» Activity
Pick out all lines with the word "solution" from the records that follow.

Input below:

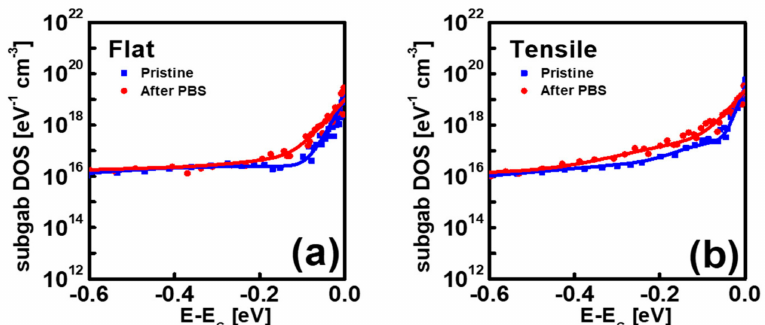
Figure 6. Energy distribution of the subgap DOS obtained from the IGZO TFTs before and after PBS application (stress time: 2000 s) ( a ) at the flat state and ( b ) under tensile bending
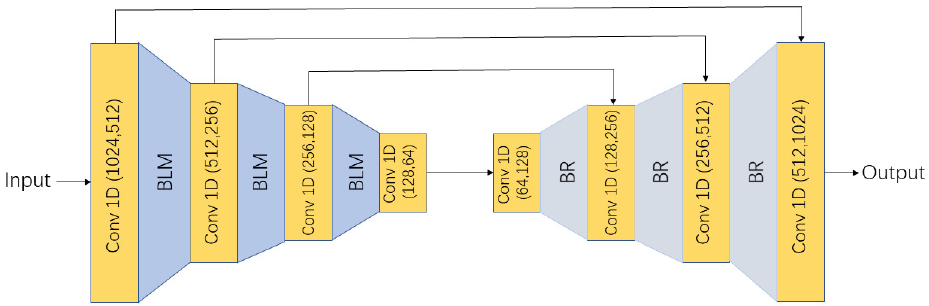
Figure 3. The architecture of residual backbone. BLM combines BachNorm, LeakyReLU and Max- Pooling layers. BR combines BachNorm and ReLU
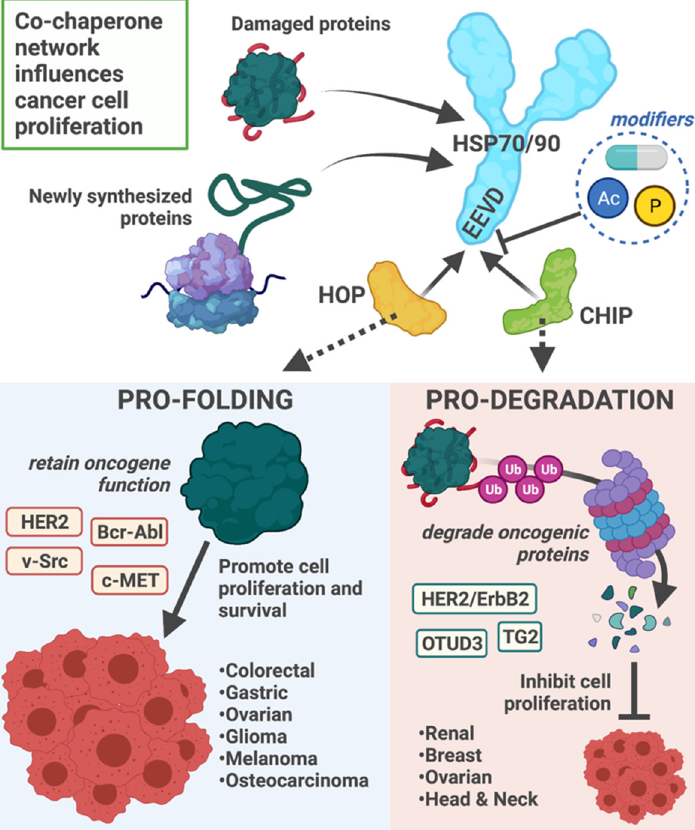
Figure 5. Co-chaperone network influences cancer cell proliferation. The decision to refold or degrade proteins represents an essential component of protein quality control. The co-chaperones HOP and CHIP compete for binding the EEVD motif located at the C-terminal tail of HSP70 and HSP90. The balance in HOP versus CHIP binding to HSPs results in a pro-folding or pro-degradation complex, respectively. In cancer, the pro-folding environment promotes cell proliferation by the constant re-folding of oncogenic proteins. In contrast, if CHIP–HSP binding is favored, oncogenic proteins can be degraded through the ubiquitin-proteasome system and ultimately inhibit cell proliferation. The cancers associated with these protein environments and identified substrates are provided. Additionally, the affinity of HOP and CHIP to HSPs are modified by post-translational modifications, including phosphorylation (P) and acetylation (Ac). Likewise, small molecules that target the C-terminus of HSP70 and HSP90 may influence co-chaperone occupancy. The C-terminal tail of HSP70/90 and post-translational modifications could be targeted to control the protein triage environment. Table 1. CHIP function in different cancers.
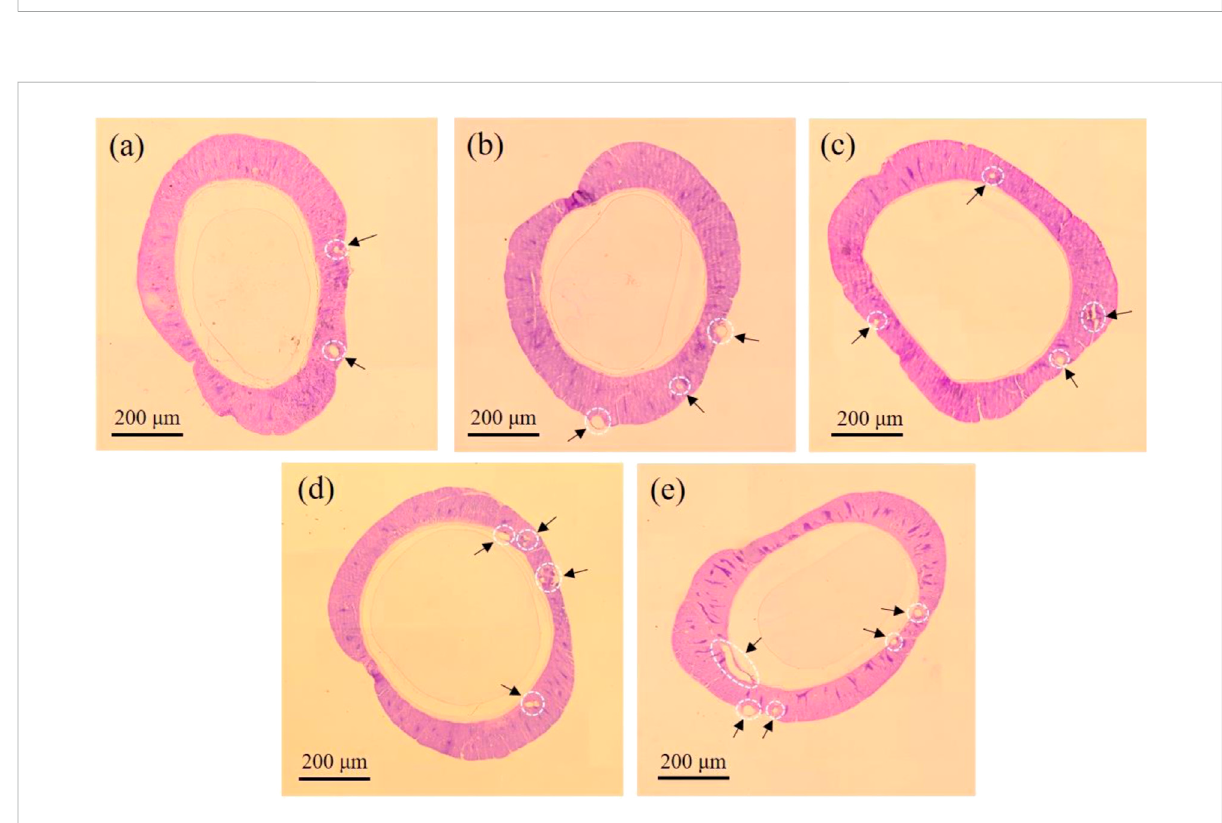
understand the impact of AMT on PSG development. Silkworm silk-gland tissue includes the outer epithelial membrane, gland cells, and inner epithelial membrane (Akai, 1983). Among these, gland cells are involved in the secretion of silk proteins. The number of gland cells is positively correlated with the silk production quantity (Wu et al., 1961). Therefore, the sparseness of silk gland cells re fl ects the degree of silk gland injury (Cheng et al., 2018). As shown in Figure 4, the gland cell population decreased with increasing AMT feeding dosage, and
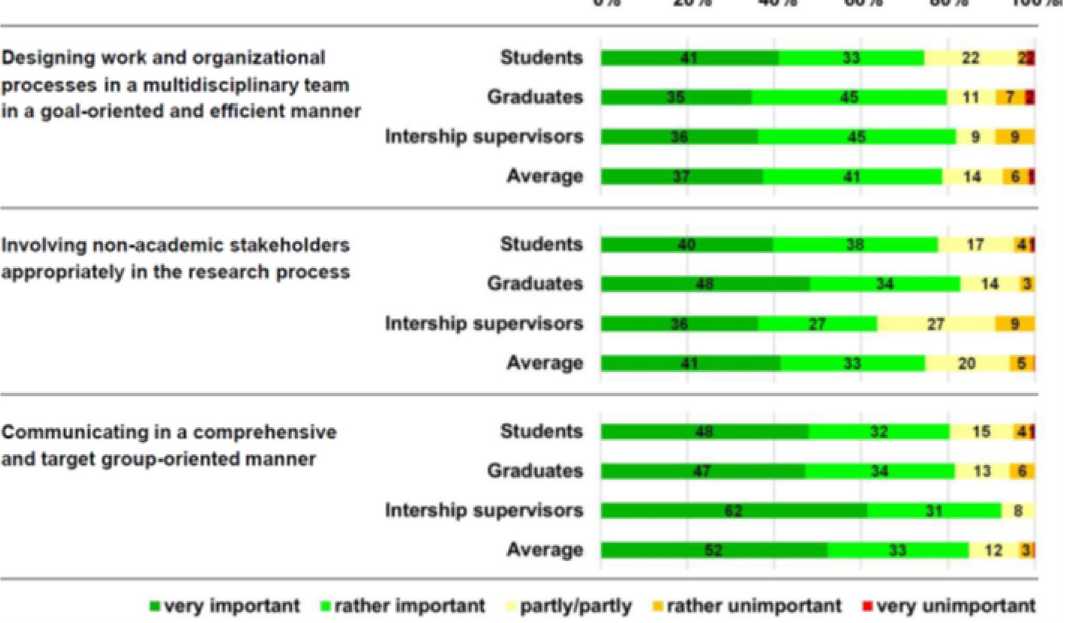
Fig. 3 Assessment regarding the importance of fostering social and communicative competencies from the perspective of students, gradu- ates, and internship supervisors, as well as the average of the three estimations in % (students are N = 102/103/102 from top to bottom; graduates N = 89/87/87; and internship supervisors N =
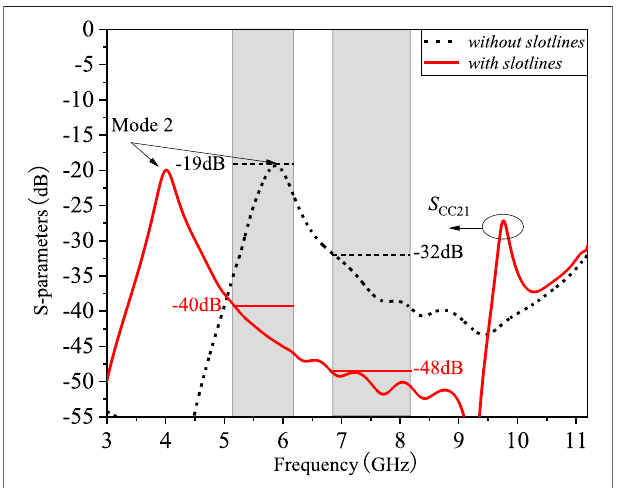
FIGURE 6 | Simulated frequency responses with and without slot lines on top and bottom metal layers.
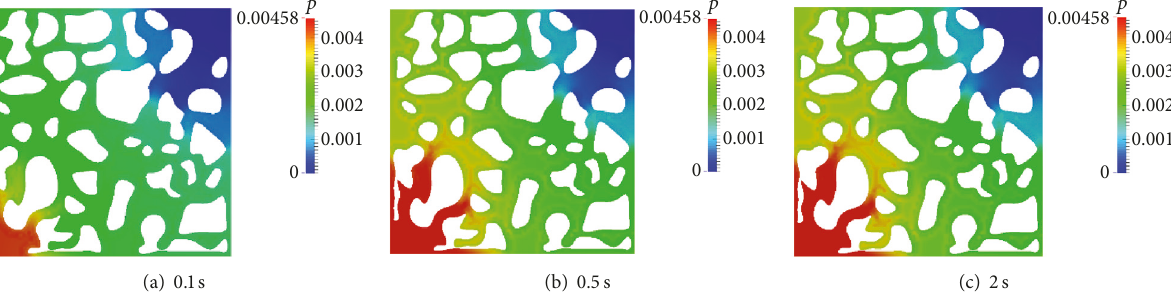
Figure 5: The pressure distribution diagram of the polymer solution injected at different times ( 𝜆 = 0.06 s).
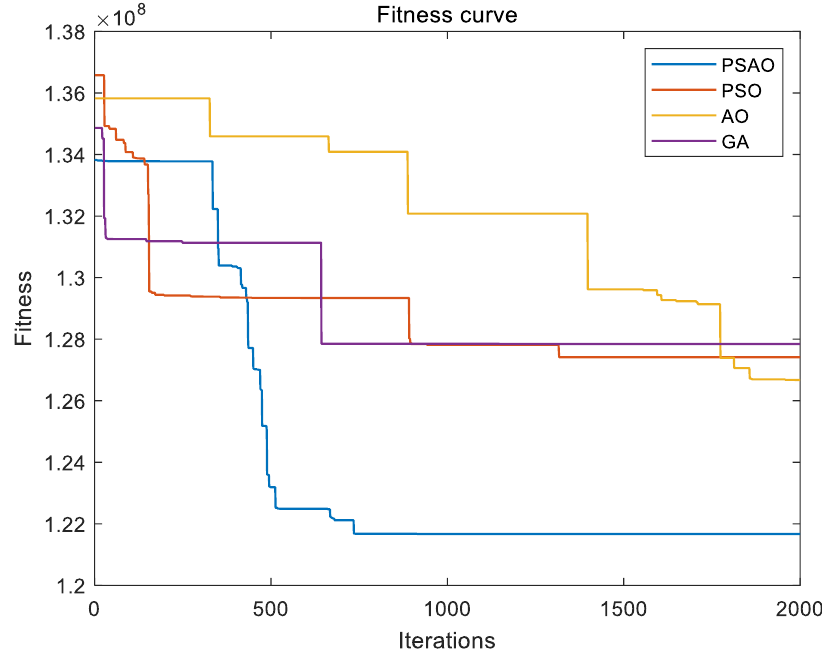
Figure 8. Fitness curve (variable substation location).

End of Input.
Input below:

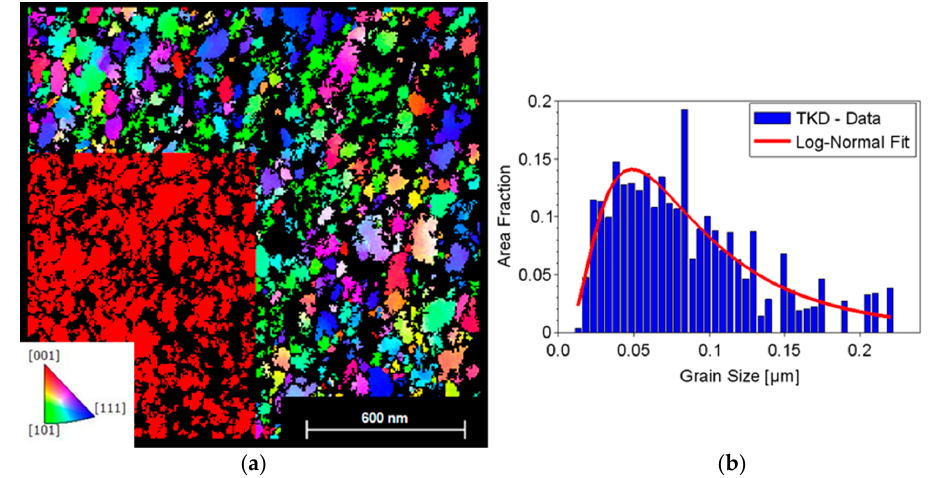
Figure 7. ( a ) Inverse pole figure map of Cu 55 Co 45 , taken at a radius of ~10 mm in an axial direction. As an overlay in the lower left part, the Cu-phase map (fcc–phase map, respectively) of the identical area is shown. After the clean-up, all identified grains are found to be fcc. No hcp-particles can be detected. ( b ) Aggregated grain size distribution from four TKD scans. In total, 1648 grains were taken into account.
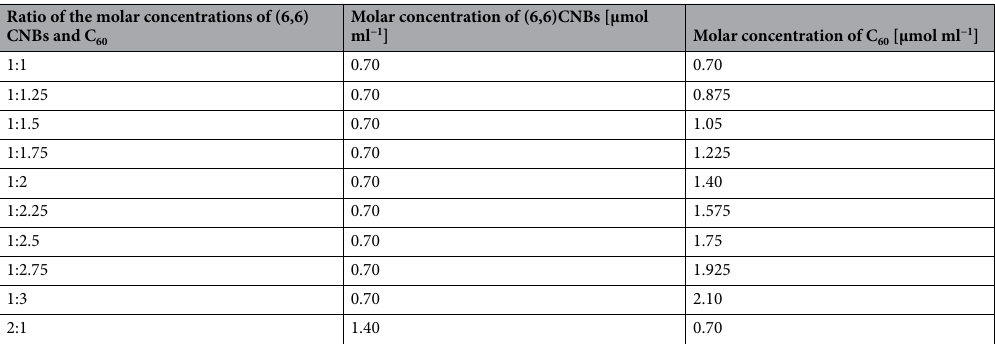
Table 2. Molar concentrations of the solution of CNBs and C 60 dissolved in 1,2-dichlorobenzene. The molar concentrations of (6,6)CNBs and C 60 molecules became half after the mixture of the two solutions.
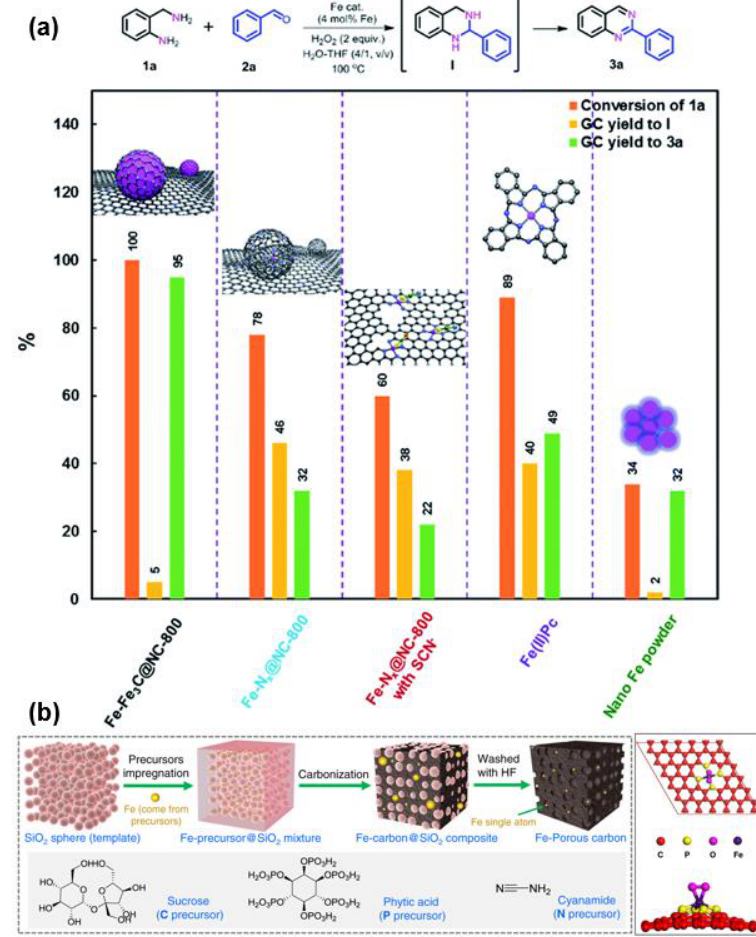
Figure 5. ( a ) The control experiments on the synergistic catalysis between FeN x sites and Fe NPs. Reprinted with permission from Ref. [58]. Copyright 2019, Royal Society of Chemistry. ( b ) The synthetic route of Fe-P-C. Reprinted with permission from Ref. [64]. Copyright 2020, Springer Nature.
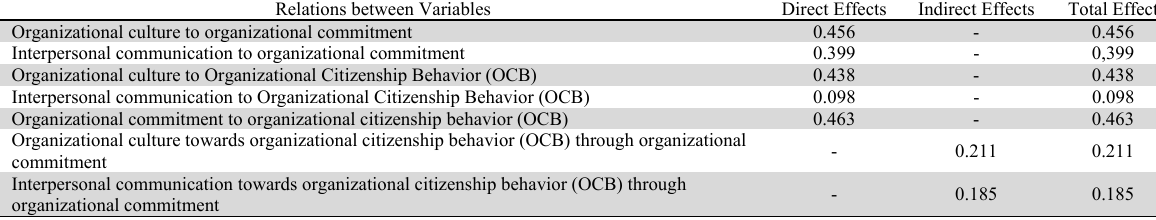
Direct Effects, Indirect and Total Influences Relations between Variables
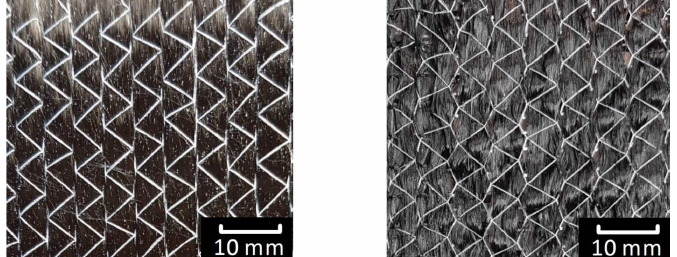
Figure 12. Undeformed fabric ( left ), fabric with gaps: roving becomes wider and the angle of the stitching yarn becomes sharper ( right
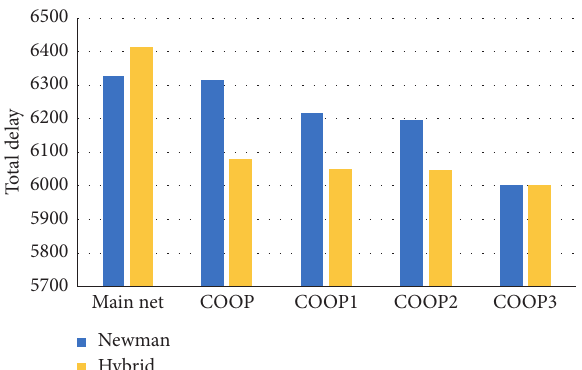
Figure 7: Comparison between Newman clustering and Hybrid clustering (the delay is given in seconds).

End of Input.
Input below:

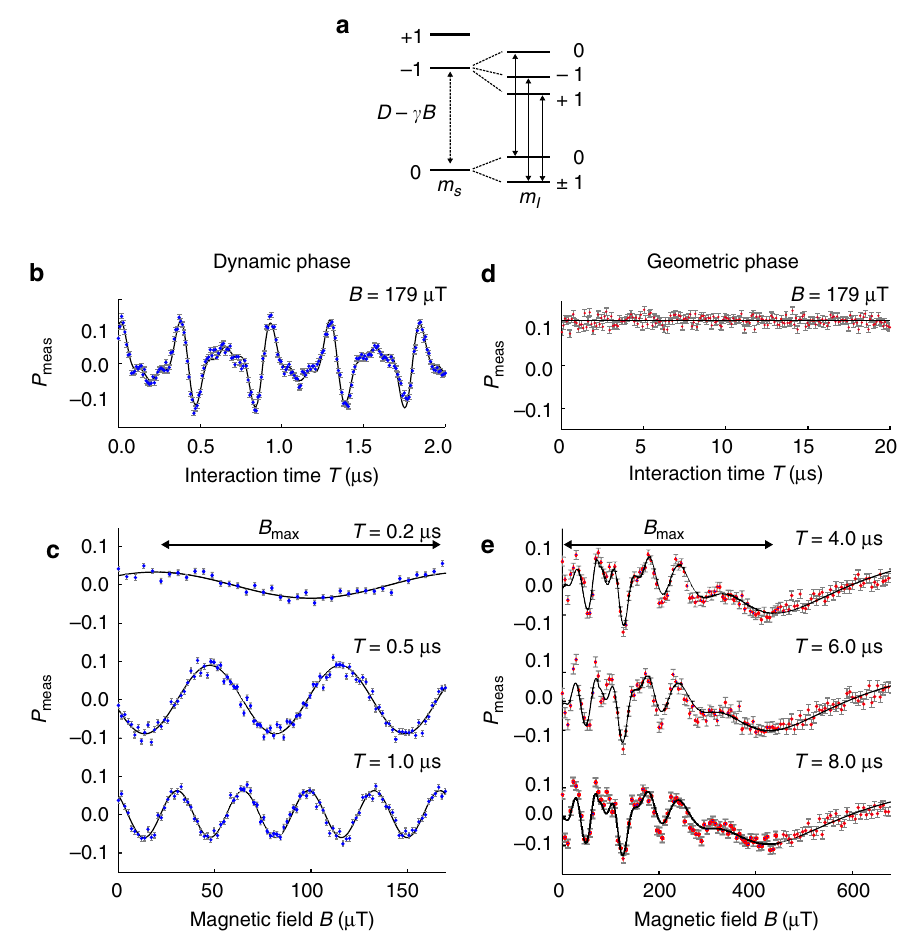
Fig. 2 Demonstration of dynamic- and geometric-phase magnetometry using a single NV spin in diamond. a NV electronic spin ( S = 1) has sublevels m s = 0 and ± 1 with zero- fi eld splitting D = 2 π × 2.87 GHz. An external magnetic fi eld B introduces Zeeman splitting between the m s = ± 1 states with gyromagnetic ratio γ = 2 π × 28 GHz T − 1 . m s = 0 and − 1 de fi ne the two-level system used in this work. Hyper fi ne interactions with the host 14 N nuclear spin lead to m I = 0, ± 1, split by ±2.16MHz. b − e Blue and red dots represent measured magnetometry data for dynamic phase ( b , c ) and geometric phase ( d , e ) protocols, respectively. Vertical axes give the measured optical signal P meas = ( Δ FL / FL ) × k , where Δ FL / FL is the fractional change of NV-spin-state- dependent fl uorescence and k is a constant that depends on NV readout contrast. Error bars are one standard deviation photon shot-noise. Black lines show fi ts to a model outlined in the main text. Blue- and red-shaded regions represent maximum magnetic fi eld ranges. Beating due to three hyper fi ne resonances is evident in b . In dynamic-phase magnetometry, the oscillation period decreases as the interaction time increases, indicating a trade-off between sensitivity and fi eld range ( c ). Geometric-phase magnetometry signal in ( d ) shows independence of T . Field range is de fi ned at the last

End of Input.

» Answer area
Figure 5: The pressure distribution diagram of the polymer solution injected at different times ( 𝜆 = 0.06 s).
Table 2. Molar concentrations of the solution of CNBs and C 60 dissolved in 1,2-dichlorobenzene. The molar concentrations of (6,6)CNBs and C 60 molecules became half after the mixture of the two solutions.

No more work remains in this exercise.